Bimillenary of the death of Germanicus: The Defeat of the Roman Deep State
2,000 years ago, on Oct 10, 19 CE, Germanicus Julius Caesar died in Antioch, Asia Minor, perhaps poisoned by his uncle, Tiberius, then the ruling emperor. If we see Hillary Clinton in the role of Germanicus and Donald Trump in the role of Tiberius, you have an equivalent ongoing conflict.
Most likely, the concept of “Deep State” existed in Roman times, just as in ours.

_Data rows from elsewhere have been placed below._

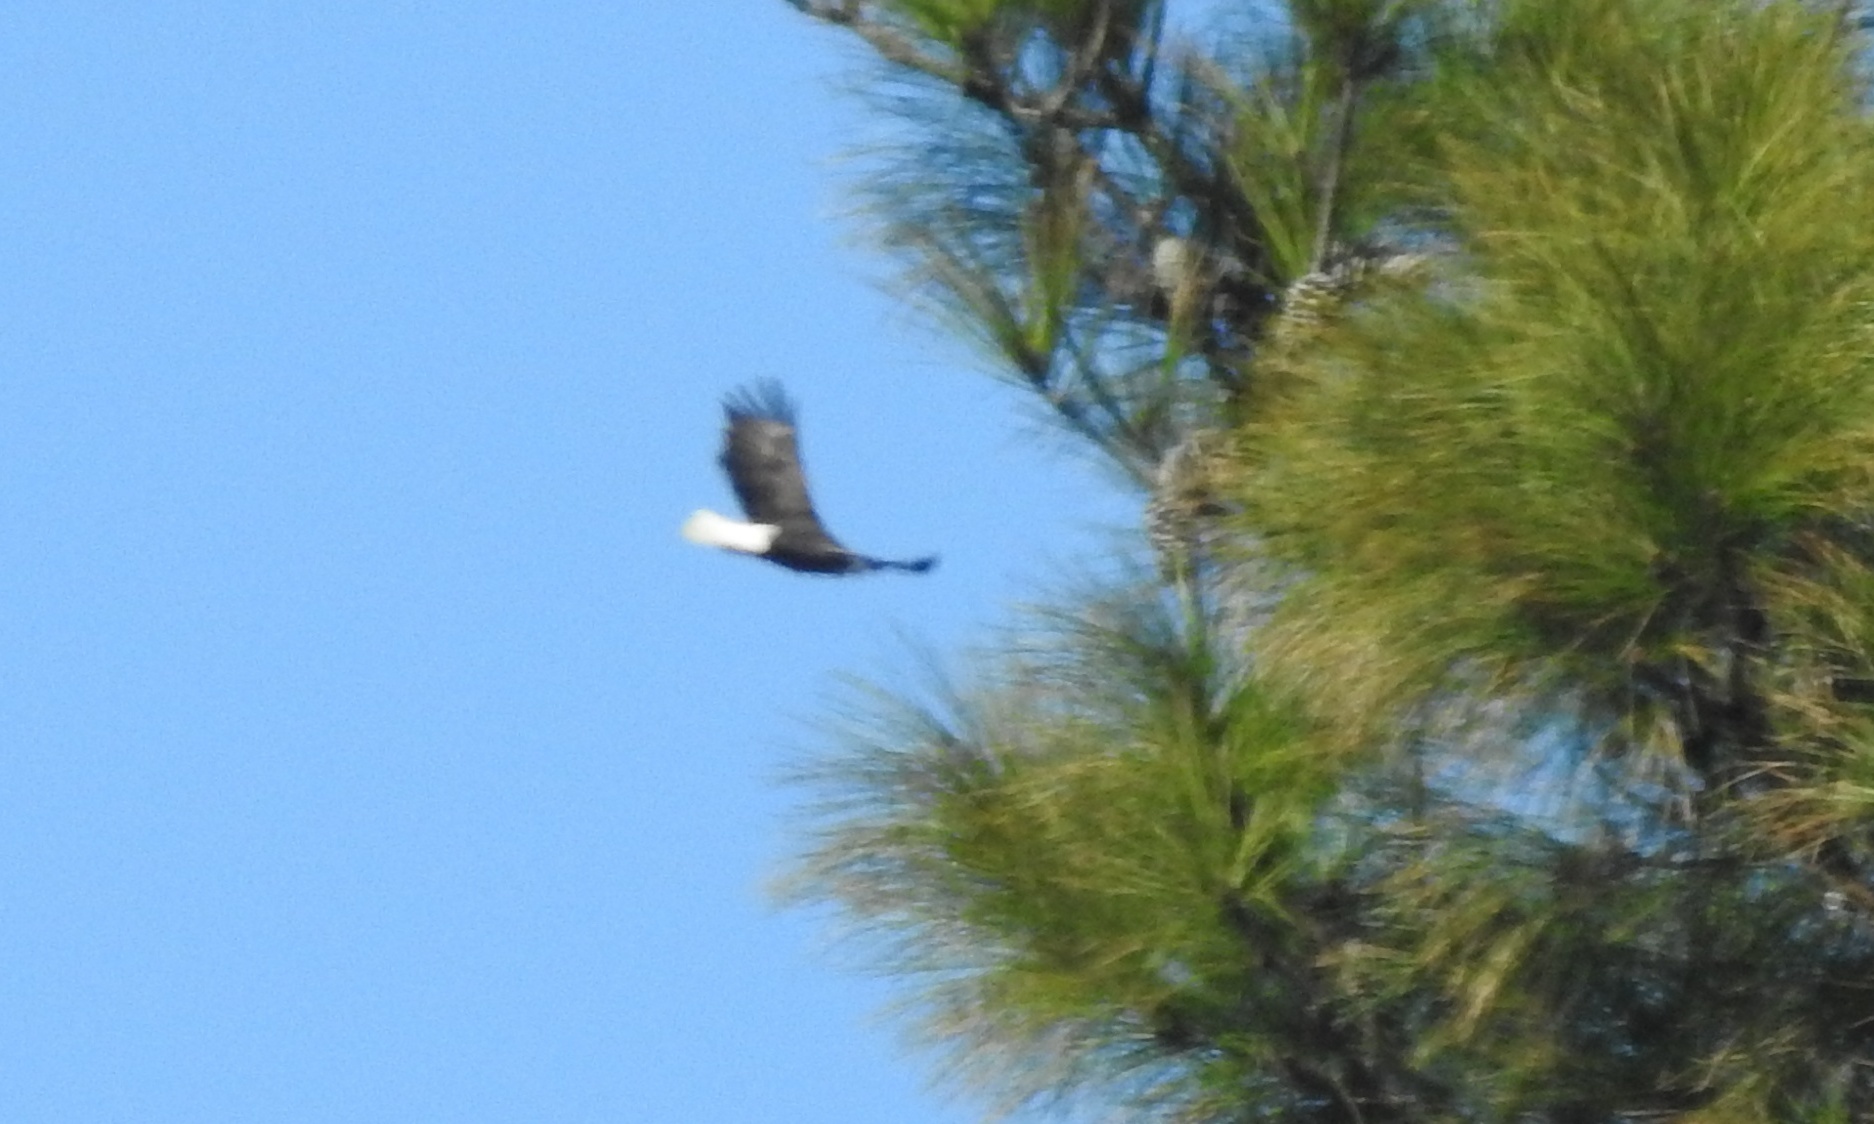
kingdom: Animalia
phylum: Chordata
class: Aves
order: Accipitriformes
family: Accipitridae
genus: Haliaeetus
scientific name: Haliaeetus leucocephalus
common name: Bald eagle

Germanicus had not gained his “agnomen” (victory name) because he was a friend of the Germans, but because he had managed to kill many of them in a series of military campaigns from 14 to 16 CE. Tacitus tells us many details of how the Romans engaged in what we would call today a Strafexpedition (“Punitive expedition”) to avenge the defeat they had suffered against the Germans in Teutoburg ten years before.
The Romans attacked Germany with eight legions and plenty of auxiliary troops in what was probably the largest military expedition in history, up to that time. In military terms, it was a success: the Germans were defeated and forced to retreat, but the cost of the campaign was simply staggering. Reading Tacitus we can get a feeling of the enormous effort in which the Romans had to engage in order to keep their legions supplied of food, equipment (and money for the troops). Eight legions were about a third of the whole military strength of the Empire: imagine fielding them in a region having no roads and no supporting infrastructure!
By 16 CE, it must have been clear that the effort was bankrupting the Roman state. That led to an undeclared conflict between the ruling emperor of the time, Tiberius, and his nephew, Germanicus. It was good that Germanicus could defeat the Germans (or, at least, claim victory over them).